Speaking of possession, it was surprising in some respects to see Dean elect to have Sam possessed to save him, even after witnessing his conversation with Death. Sam is tired and ready to go – Dean has been there himself. Equally surprising was the decision to keep the secret from Sam. It’s one thing to have him say yes, I suppose, through a veiled appearance, but once he is awake and the situation can be fully comprehended, it might be time to have him make his own decisions. This is another one of those Winchester “for your own good” choices that will bite everyone in the ass.
“I would fly, but I have no wings, not anymore.”
Ah, Castiel the human. So many fantastic things. As always, Misha Collins is unmatched in the straight delivery of Cas’ absurd lines while the other characters stare dumbfounded and, in the case of one helpful but wary driver, back away. This episode was an excellent illustration of what the season holds for Castiel: he has no angel powers (beyond hearing the angels), his completely naïve to what it means to participate as a human being in a human world and his trusting, compassionate nature makes him extremely vulnerable. That said, Castiel is a survivor. Though inexperienced, Cas is adaptable – as one angel learned by failing to use her seatbelt. Remember kids, wings or not, always buckle up.
Ultimately, the greatest moment with Castiel was the silent exchange in the laundry mat. Covered in blood, strips naked and loads the machine – but wait, wash the trench or have water? Screw it, steal clean clothes and have the water. So good! Finally have a chance to put Cas in something different. There are some promising moments ahead with this Human-Castiel.

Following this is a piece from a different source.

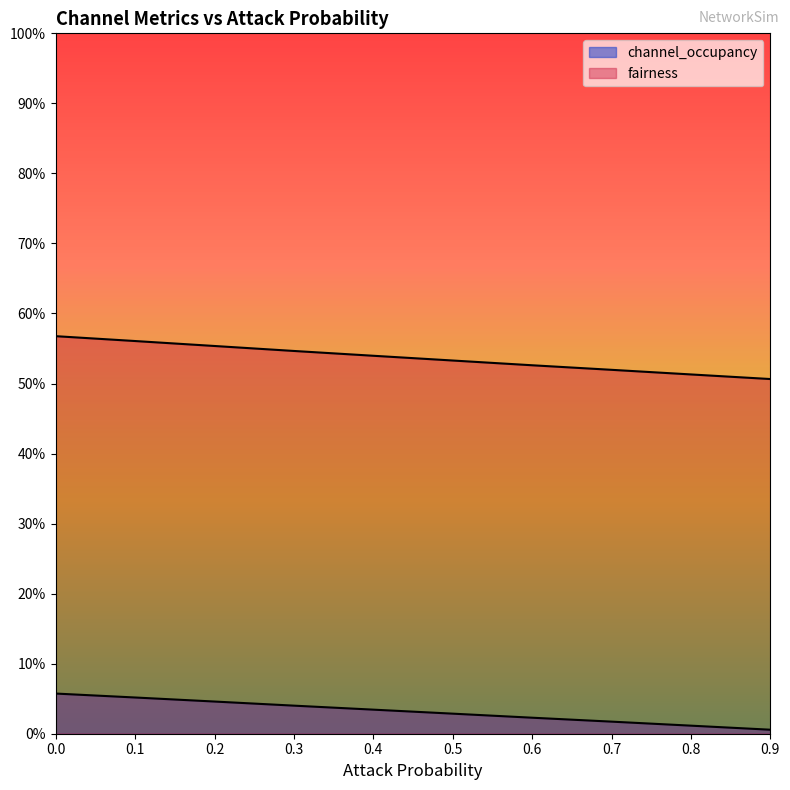

How many lines are shown in the chart?

2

This episode had a raw, old school Supernatural quality about it. There was more fighting and doing and less theology and grand plan, which, while certainly makes for an excellent show too, the nit and grit is nice for a change too. Although we see that Ezekiel possessed Sam and is dormant, to Sam’s unawareness, and we know the boys have Crowley and the angels are after Cas, there is still know grand season map laid out or hinted at thus far, beyond perhaps the angel mess which is largely generalized at this point. Overall it was a great episode that nicely swept up the scattered pieces from last season’s finale and addressed the critical bits but without too neat a bow to leave us no road to go down.